La guerre accélère «l'annexion» de l'économie palestinienne par Israël, selon des analystes

  • Selon lui, seuls quelque 8.000 Palestiniens travailleraient légalement désormais en Israël
  • Israël vise aussi à «punir collectivement les Palestiniens qu'il considère également comme des ennemis», accuse Michael Milshtein

JÉRUSALEM: En mauvaise passe depuis des années, l'économie des Territoires palestiniens s'enfonce encore davantage à cause de la guerre dans la bande de Gaza, qui accélère sa très forte dépendance à Israël.

"Techniquement, il n'y a pas d'économie palestinienne sous occupation israélienne", juge Adel Samara, un économiste basé à Jérusalem. "Notre économie a été annexée par Israël".

L'économie palestinienne est en effet largement encadrée par un ensemble de règles convenues entre Palestiniens et Israéliens, et couchées dans les protocoles de Paris, signés en 1994.

Comme les accords d'Oslo dans le cadre desquels ils ont été signés, ces textes étaient censés s'appliquer cinq ans, jusqu'à la création d'un Etat palestinien.

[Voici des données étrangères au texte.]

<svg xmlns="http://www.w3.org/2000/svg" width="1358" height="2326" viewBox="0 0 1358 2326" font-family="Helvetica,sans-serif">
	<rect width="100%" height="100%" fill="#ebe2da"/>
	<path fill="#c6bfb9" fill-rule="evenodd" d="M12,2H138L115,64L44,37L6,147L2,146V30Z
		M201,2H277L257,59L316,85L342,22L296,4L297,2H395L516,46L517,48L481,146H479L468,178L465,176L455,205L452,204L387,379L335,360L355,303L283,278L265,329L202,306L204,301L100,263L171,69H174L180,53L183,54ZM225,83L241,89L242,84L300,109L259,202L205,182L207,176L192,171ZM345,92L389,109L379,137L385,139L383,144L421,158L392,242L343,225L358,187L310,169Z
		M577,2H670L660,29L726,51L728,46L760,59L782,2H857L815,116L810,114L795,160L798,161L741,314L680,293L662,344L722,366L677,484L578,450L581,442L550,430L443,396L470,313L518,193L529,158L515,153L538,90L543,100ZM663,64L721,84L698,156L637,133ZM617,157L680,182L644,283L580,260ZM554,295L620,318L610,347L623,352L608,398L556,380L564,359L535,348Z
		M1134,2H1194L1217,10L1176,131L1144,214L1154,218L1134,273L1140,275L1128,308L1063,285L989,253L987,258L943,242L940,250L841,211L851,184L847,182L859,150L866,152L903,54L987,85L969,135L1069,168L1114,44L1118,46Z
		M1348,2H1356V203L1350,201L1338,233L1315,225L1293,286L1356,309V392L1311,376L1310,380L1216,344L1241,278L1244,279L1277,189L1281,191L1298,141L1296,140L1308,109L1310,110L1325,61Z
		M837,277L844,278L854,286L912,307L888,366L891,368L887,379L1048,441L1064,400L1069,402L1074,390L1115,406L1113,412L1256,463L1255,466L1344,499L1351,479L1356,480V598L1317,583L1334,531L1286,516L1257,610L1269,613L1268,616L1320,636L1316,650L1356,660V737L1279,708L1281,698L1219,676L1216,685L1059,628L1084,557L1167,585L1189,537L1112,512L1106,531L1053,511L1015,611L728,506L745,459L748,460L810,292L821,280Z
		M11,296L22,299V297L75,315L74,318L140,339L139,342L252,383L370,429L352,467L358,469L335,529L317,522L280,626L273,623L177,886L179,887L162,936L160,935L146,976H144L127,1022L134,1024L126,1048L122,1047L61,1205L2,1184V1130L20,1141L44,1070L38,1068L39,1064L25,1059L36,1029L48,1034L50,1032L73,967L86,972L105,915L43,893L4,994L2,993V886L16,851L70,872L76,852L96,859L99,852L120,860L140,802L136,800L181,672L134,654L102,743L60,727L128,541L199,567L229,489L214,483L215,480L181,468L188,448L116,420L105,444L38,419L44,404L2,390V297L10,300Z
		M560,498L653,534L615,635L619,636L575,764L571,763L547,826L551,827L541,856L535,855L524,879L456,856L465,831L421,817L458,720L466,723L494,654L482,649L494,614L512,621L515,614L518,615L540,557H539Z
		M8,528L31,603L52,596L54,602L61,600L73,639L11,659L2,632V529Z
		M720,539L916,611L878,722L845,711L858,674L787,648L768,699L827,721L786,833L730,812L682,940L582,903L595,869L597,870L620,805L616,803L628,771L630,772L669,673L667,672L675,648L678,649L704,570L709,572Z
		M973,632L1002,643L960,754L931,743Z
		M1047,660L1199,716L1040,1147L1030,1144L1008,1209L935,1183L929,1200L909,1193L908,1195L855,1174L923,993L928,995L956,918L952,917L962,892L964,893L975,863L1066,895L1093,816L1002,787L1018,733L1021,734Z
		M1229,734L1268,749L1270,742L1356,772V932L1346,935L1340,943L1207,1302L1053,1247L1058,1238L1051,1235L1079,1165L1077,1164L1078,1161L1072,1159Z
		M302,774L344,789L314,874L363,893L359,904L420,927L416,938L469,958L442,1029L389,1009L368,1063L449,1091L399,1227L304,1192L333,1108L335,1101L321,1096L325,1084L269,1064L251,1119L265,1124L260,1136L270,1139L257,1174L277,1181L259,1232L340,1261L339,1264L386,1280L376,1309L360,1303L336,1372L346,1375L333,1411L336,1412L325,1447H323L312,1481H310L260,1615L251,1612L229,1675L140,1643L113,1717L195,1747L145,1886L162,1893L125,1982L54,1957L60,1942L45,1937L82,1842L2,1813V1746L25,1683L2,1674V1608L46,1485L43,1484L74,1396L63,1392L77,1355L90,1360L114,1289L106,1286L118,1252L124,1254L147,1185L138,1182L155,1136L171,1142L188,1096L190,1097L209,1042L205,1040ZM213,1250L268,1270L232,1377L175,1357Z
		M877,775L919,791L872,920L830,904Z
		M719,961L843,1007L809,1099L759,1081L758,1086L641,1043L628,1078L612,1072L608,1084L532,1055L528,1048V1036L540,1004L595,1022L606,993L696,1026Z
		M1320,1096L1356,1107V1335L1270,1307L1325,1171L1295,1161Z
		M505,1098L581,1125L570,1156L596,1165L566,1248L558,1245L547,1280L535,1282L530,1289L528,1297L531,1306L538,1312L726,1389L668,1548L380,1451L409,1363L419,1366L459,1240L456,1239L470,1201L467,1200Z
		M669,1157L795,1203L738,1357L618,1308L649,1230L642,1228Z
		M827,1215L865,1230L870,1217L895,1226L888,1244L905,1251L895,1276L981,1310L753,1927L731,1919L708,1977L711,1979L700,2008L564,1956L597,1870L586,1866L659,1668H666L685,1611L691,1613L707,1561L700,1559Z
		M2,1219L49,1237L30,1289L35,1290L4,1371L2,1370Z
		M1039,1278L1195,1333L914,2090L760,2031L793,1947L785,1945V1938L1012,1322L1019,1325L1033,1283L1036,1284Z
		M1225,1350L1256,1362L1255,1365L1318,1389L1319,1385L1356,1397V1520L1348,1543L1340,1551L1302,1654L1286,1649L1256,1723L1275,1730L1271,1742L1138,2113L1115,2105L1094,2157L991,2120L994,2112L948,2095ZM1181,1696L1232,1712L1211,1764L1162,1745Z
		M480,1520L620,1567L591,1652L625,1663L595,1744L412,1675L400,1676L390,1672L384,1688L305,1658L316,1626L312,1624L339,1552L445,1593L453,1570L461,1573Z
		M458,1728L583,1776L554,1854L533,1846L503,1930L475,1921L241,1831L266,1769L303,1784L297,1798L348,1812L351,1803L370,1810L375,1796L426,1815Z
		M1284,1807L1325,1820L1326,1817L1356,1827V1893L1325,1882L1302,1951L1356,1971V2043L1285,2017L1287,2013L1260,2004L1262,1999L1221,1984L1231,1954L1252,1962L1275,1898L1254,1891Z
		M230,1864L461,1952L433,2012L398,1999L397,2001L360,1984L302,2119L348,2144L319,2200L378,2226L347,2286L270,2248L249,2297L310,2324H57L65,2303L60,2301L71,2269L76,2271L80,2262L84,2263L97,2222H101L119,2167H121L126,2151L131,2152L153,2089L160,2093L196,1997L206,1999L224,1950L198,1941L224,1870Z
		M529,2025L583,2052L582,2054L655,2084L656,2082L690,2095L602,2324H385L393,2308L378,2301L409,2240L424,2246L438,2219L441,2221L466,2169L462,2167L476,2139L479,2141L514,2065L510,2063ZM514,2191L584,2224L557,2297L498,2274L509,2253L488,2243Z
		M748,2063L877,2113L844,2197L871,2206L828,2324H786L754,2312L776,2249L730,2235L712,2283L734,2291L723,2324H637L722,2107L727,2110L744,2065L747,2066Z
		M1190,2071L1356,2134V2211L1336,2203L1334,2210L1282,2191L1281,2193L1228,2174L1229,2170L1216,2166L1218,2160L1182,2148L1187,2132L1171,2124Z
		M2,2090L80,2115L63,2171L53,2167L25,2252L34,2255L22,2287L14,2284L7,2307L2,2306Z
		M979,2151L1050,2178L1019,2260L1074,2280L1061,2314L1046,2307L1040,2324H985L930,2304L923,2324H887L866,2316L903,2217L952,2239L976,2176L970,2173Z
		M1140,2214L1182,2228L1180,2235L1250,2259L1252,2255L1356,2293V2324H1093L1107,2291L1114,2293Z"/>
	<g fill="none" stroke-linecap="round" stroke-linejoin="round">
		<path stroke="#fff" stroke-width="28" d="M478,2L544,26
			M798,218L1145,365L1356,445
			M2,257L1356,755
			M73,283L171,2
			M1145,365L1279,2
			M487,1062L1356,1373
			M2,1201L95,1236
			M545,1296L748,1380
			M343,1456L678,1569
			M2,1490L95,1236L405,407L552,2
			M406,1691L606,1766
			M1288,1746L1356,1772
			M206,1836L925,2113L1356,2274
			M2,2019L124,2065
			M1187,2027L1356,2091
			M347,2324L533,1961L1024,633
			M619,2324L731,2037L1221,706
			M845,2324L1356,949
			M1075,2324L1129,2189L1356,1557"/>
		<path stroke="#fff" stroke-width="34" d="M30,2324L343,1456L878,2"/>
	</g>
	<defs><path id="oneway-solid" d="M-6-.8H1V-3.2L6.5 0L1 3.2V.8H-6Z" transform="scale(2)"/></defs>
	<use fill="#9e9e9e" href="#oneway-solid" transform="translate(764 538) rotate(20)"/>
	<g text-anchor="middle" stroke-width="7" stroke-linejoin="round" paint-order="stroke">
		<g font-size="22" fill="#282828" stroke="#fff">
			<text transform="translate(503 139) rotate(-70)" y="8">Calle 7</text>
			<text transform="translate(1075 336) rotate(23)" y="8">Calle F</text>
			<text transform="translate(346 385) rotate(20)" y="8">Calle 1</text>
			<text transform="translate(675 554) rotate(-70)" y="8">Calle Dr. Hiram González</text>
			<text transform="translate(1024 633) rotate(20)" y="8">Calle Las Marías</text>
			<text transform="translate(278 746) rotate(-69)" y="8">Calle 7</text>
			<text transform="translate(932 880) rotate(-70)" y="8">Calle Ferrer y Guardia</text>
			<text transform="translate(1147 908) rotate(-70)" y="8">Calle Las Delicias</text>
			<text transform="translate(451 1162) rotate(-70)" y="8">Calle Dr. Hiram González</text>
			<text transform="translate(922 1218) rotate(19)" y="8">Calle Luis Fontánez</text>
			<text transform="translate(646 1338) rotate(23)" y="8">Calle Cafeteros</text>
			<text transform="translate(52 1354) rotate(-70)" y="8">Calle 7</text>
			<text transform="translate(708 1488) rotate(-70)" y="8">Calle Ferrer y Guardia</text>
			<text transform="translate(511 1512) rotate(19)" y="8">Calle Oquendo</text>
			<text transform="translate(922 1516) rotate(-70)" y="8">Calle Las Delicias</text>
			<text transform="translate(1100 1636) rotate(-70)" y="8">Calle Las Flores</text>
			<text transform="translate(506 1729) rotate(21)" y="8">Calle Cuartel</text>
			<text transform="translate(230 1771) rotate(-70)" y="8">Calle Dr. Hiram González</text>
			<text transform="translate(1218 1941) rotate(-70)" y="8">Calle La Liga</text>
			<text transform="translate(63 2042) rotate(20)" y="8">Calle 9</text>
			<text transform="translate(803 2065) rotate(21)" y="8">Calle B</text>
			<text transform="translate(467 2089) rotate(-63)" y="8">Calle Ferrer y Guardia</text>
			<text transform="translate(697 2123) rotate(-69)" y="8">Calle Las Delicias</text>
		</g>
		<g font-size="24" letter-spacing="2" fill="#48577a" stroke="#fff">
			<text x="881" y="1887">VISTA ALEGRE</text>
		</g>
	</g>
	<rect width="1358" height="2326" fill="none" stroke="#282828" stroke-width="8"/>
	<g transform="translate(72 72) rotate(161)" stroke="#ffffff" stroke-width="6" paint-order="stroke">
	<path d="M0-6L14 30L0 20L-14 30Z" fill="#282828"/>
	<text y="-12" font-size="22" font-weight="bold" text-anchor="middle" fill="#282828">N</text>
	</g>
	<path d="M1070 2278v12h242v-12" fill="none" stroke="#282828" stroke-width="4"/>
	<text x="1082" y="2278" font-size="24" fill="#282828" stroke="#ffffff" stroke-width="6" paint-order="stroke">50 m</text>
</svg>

Promesse non tenue: l'économie reste tributaire d'une feuille de route qui, au fil du temps, s'est révélée de plus en plus inadaptée.

"Notre économie est handicapée", commente encore M. Samara qui liste les entraves bureaucratiques rencontrées par les entrepreneurs palestiniens pour s'installer, le contrôle des ressources par Israël, les contraintes pour développer l'agriculture ou même le tourisme...

La guerre avec le mouvement islamiste palestinien Hamas à Gaza a permis à Israël de resserrer son emprise sur l'économie palestinienne, utilisant des dispositifs préexistants, regrette M. Samara.

«Crise financière sans précédent»

Ces textes de 1994 confèrent par exemple à Israël le contrôle exclusif des frontières palestiniennes et de la collecte des taxes à l'importation, qu'il doit ensuite reverser à l'Autorité palestinienne.

Ainsi, au lendemain des attaques sanglantes du 7 octobre commises par le Hamas en Israël, entraînant la mort de 1.170 personnes, selon un décompte de l'AFP, Israël a cessé de reverser l'intégralité de ces recettes douanières, arguant refuser de financer le mouvement islamiste palestinien, au pouvoir à Gaza depuis 2007 et qu'elle considère comme une "organisation terroriste".

Outré, Mahmoud Abbas, le président de l'Autorité palestinienne, a refusé de recevoir le reliquat. La Norvège, qui mène une médiation, a annoncé en février que quelque 115 millions de dollars (108 millions d'euros) avaient finalement été décaissés par Israël.

Mais la crise n'est pas résolue.

A plusieurs reprises déjà, Israël avait suspendu ces transferts. Selon certains économistes, ces sommes représenteraient près de 60% des revenus de l'Autorité palestinienne.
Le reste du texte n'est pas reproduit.